• Third Circuit Provides Further Guidance on the Issue of “Overnight Stays” under the Family and Medical Leave Act
  • June 19, 2015 | Author: Lisa M. Schonbeck
  • Law Firm: Leech Tishman - Pittsburgh Office
  • On May 22, 2015, the U.S. Court of Appeals for the Third Circuit affirmed the decision of the U.S. District Court for the Western District of Pennsylvania, which granted summary judgment to an employer after determining that an employee was not qualified for leave under the Family and Medical Leave Act (“FMLA”) because he had not stayed “overnight” at a hospital. While the Third Circuit affirmed the District Court’s decision, it rejected that court’s reasoning and instead established a bright-line interpretation of the FMLA’s “overnight stay” requirement. Bonkowski v. Oberg Industries, Inc., 2015 U.S. App. LEXIS 8492 (3d Cir. Pa. May 22, 2015).


    The issue before the Third Circuit was whether the employee was qualified for FMLA leave. Specifically, the Court was asked to interpret the meaning of the term “overnight stay” for purposes of determining whether the employee was suffering from a “serious health condition.”

    Under the FMLA, eligible employees are entitled to a total of 12 workweeks of leave during any 12-month period because of a “serious health condition” that makes the employee unable to perform the functions of his or her position. A “serious health condition” is defined to include an “illness, injury, impairment, or physical condition that involves . . . inpatient care in a hospital, hospice, residential medical care facility[.]” 29 U.S.C. § 2611(11). “Inpatient care” is defined as “an overnight stay in a hospital, hospice, or residential medical care facility[.]” 29 C.F.R. § 825.114.

    In order to determine whether the employee suffered from a serious health condition, and was therefore entitled to leave and certain protections under the FMLA, the District Court first had to determine whether the employee stayed overnight in the hospital. The District Court looked to the definition of “overnight” and interpreted “overnight stay” to require that an individual stay from sunset on one day to sunrise the next day. The District Court concluded that the employee, who arrived at the hospital shortly before midnight, was admitted shortly thereafter and discharged later the same day, did not stay overnight because his admission occurred several hours after sunset.


    The Third Circuit rejected the District Court’s reasoning, noting that its “sunset-sunrise” interpretation of the term “overnight stay” was too narrow and would lead to odd or absurd results. Instead, the Court concluded that an “overnight stay” means a stay in a hospital, hospice, or residential medical care facility for “a substantial period of time from one calendar day to the next calendar day as measured by the individual’s time of admission and time of discharge.”
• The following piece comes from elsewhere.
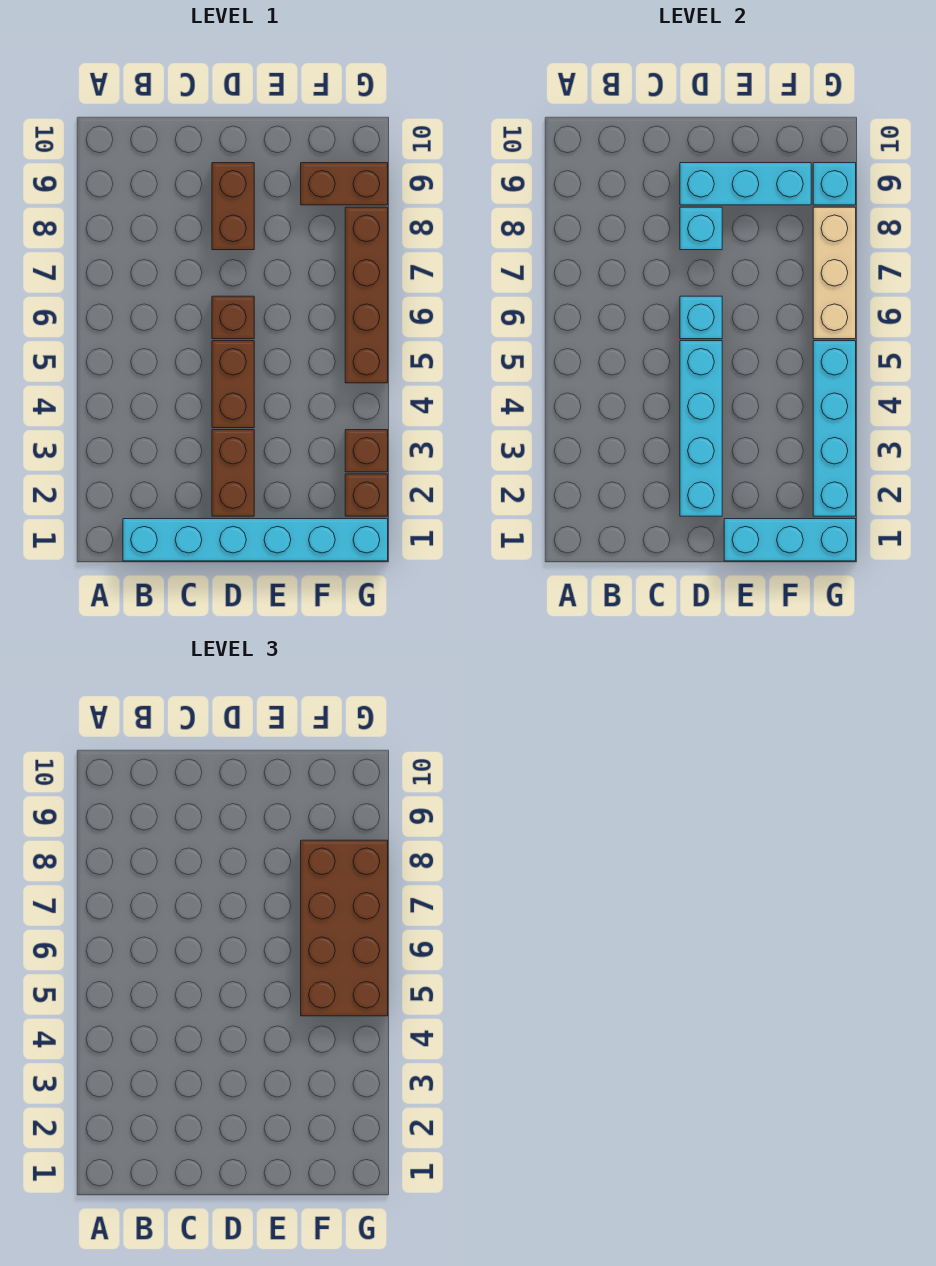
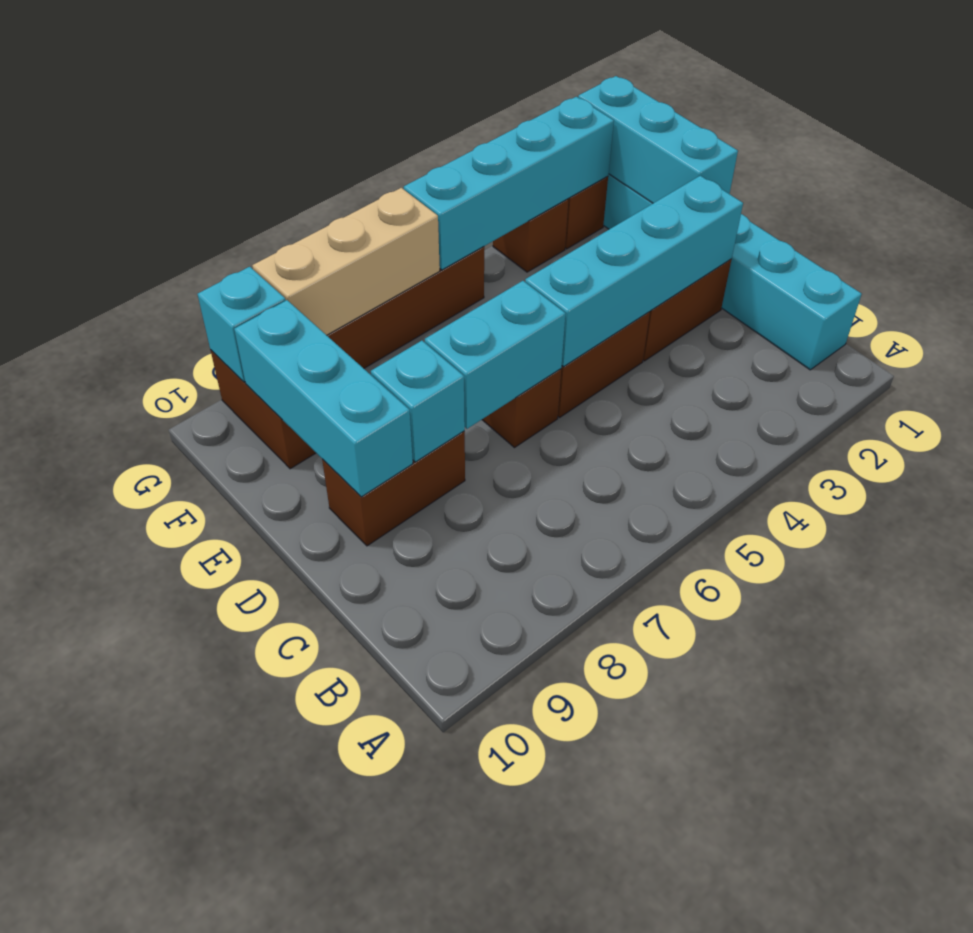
cyan 1x1 brick [680,296,722,339] -> cyan 1x2 brick [425,281,566,429]
brown 2x4 brick [301,840,388,1016] -> none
    The Third Circuit recognized that its interpretation created a bright-line test because it relied on calendar days and the time of an individual’s admission and discharge, versus the time an individual arrived at a hospital. However, the Court hoped that such a bright-line interpretation would put employers and employees on notice of when an employee is entitled to leave under the FMLA for a serious health condition that involves inpatient care. With respect to the requirement that an individual stay for a “substantial period of time,” the Court noted that the FMLA is not intended to cover short-term conditions for which treatment and recovery are brief. As a result, a stay from 11:59 p.m. on one calendar day to 2:01 a.m. on the following day would not constitute an “overnight stay.” The Court opined that an eight-hour stay may satisfy the “substantial period of time” requirement but declined to officially resolve that issue. Ultimately, because the employee was not admitted until after midnight and was discharged later that same calendar day, the Court affirmed the District Court’s grant of summary judgment in favor of the employer.

    Impact on Employers

    Employers should become familiar with the various tests that are used by courts to determine if an employee is qualified for leave under the FMLA, and the protections that accompany such leave. This decision will hopefully assist employers in determining whether an employee who has been admitted to the hospital is qualified for leave under the FMLA.